EHOs were called to a loud party in Newham
A teenage girl who assaulted a female EHO responding to a noise complaint about a party has been given a 12-month conditional discharge.
The girl punched and kicked the EHO as she approached partygoers at a council house in Newham, east London, last year. She suffered a serious knee injury that required several operations. She has yet to fully return to work.
Richard Tacagni, noise and nuisance team senior manager at Newham Council, told EHN she went to the party at 2am with a colleague after the council received several complaints.
‘She could see some people sitting in the front garden and she asked them if they could lower the volume. At which point some others started to come out from the address. In the moments that followed she was repeatedly punched, knocked to the floor and kicked,’ he said.
She was then helped up by her colleague. They managed to get to their car and drive away ‘before anything else happened’.
Mr Tacagni stressed that the council had taken precautions to ensure the safety of its staff.
‘All the officers are issued with stab vests. They always work in pairs after 8pm and we always check if there are any warning flags against addresses. They look at doing a dynamic risk assessment after they park nearby so they can make a swift exit,’ he said.

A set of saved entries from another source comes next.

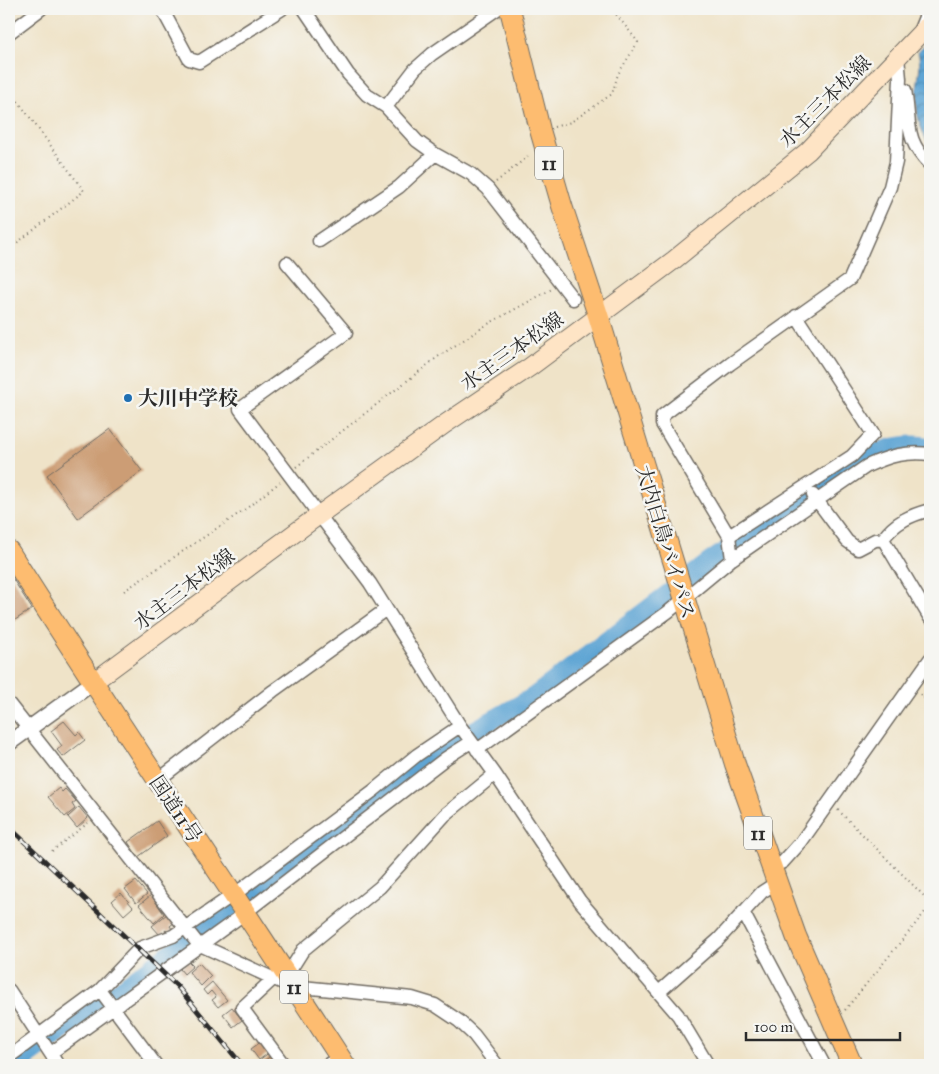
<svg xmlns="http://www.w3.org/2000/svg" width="939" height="1074" font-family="'IM FELL Great Primer','Noto Serif JP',serif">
	<defs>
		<pattern id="water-waves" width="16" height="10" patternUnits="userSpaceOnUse" patternTransform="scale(1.25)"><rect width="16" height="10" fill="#5ea5d4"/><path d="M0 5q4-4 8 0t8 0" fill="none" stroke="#4e87ac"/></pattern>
	</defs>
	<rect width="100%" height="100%" fill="#f6f6f2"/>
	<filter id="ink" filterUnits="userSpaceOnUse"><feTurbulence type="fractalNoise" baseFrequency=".02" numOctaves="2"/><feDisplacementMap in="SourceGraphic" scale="10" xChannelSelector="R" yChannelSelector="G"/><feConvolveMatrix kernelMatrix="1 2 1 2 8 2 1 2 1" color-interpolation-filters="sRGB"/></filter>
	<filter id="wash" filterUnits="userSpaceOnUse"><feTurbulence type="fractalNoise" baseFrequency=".0096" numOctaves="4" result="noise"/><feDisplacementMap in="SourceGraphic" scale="20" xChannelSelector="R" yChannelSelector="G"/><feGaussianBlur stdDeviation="1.12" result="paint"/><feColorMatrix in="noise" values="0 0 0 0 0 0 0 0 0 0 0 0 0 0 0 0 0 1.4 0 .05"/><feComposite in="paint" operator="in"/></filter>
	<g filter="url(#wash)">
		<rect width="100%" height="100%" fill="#efe3c8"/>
		<!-- water -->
		<path fill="url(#water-waves)" stroke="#446880" d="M930,38V146C919,128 915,112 917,90C918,77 922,65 918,52Z"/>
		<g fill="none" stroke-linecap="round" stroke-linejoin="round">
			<!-- river -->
			<path stroke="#5ea5d4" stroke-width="19" d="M16,1065L253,893L457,740L533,697L712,560L857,462C879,450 905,441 930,447"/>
		</g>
		<g id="blocks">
			<!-- building -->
			<path fill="#cc9d75" d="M110,429L142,471L78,518L47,475Z
				M9,573L32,609L9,624Z
				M64,721L76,735L79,732L85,740L63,757L57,750L62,746L51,731Z
				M59,788L62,792L65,789L76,801L72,804L75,809L65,817L48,797Z
				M79,807L88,818L77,828L68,817Z
				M157,821L167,836L138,857L128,842Z
				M136,881L147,894L136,903L125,889Z
				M121,893L133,907L124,915L112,901Z
				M151,895L164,914L154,923L139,905Z
				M167,914L175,922L170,926L172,929L168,933L166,930L160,935L152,926Z
				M188,961L193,966L184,974L180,969Z
				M199,963L211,976L201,986L189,972Z
				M212,982L227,1000L218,1007L212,1000L216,997L211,991L207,995L203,990Z
				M232,1007L242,1020L233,1027L223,1014Z
				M262,1041L270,1052L259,1060L251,1049Z
				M272,1055L279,1065H261L260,1064Z"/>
		</g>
	</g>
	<g filter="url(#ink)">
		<use href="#blocks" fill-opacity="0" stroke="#706b62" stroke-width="1"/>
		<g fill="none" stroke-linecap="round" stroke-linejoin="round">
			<defs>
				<path id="minor" d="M162,9L189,59L199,62L282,9
					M304,9L348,74L367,95L386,107L417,141L435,154L471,174L488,189L573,299
					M9,33L41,9
					M905,90C911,124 904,139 930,165
					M386,107L415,69L432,54L497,9
					M319,241L399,187L435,154
					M287,263L346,333L240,409L370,583L460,726L495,774L580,901L678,1015L708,1065
					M813,495L847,541L858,549L875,540L883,539C895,522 911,515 930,510
					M729,536L852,456L873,434L796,316
					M883,539L930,618
					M732,559L729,536L662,424V416L730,364L850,279L890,187L896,162L900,79L898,57
					M9,704L198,944L283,983L302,987L412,998L435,1005L459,1021L474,1035L497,1065
					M477,750L668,612L732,559L867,466C889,456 906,451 930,454
					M157,781L273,691L385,610
					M771,868L783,862L801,842L930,659
					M743,912L824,1065
					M273,979L242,1008L284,1065
					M292,982L291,969L303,950L380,887L445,815L495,774
					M9,990L58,1065
					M100,990L156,1065
					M659,992L718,940L762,892L776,883
					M51,1053L237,919L446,758L471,742
					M9,1057L100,990L140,948L173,936L243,888L373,791L417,755L460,726
					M327,1065L340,1057"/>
				<path id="tertiary" d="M921,31L930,9
					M9,743L92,683"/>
				<path id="secondary" d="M92,683L319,515L445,424L530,367L674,260L808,151L930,23"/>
				<path id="trunk" d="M510,9L540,130L562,206L598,315L735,764L796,936L852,1065
					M9,551C118,724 234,893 345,1065"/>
			</defs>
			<!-- minor casing -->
			<use href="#minor" stroke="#706b62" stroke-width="15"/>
			<!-- tertiary casing -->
			<use href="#tertiary" stroke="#706b62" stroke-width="18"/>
			<!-- secondary casing -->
			<use href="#secondary" stroke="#706b62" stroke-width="20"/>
			<!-- trunk casing -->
			<use href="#trunk" stroke="#706b62" stroke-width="22"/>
			<!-- path -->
			<path stroke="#706b62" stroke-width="2" stroke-dasharray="1 4" stroke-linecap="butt" d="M9,89L84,191L9,249
				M554,127L571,122L612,94L618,74L638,42L612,9
				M496,182L531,154
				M296,467L439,356L488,324L552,289
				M124,591L247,508L280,482
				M920,694L930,703
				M838,810L930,902
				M52,851L88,823
				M845,1010L930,906"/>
			<!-- minor -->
			<use href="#minor" stroke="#fff" stroke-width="12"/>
			<!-- tertiary -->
			<use href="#tertiary" stroke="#fff" stroke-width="15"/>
			<!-- secondary -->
			<use href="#secondary" stroke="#fee4c5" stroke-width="18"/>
			<!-- trunk -->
			<use href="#trunk" stroke="#fdbc6f" stroke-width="20"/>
			<defs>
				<path id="rail" d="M9,827L177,986L242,1065"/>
			</defs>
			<!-- rail casing -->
			<use href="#rail" stroke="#2b2b2b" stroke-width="5"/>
			<!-- rail -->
			<use href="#rail" stroke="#f6f6f2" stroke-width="3" stroke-dasharray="9" stroke-linecap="butt"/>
		</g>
	</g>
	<!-- markers -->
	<circle fill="#1f6fb2" stroke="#f6f6f2" stroke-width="2" cx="128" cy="398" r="5"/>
	<g text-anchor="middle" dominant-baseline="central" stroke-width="5" stroke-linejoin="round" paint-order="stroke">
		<!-- shield labels -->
		<g fill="#f6f6f2" stroke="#686867" stroke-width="1">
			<rect x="535" y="146.5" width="28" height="33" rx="4"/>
			<rect x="744" y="816.5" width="28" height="33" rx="4"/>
			<rect x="280" y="970.5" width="28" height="33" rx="4"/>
		</g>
		<g font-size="19" font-weight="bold" fill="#2b2b2b">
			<text x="549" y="163">11</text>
			<text x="758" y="833">11</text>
			<text x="294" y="987">11</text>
		</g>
		<!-- street labels -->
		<g font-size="20" fill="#2b2b2b" stroke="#f6f6f2">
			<text transform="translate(825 101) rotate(-45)">水主三本松線</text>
			<text transform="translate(512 351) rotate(-35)">水主三本松線</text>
			<text transform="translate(666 542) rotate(73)">大内白鳥バイパス</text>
			<text transform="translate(184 589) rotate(-37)">水主三本松線</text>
			<text transform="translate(176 809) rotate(56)">国道11号</text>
		</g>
		<!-- poi labels -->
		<g font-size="20" font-weight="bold" fill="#2b2b2b" stroke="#f6f6f2" text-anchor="start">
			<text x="138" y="398">大川中学校</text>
		</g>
	</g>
	<!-- margin -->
	<rect width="939" height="1074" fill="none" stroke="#f6f6f2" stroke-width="30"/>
	<!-- scale -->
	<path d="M746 1032v8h154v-8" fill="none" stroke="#2b2b2b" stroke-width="2.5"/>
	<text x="754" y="1032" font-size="15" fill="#2b2b2b" stroke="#f6f6f2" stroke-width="4" paint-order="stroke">100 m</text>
</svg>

Following a trial at Stratford Youth Court, the girl, who cannot be named, was found guilty of assault. She received a 12-month conditional discharge and was ordered to pay £60 costs.
Howard Price, CIEH principal policy officer, said: ‘Incidents like this are, fortunately, rare but when they do occur, officers are entitled to expect the full support of their employers and the courts.’
Newham Council said it was applying to the County Court to evict the tenants in the council house where the party was held and the nearby council house where the girl lives.
Andrew Baikie, Newham’s executive member for housing, warned: ‘We will not tolerate violence and aggression towards council staff carrying out their duties. The council will take all action possible against the perpetrators.’
Council tenants, he continued, are responsible for the behaviour of their family members and visitors in and around their homes.
‘Tenants also have a responsibility to ensure they do not cause nuisance to their neighbours. Late night noise is a form of anti-social behaviour and will not be tolerated. There are no excuses and we will act against those who fail to show consideration to their neighbours,’ he said.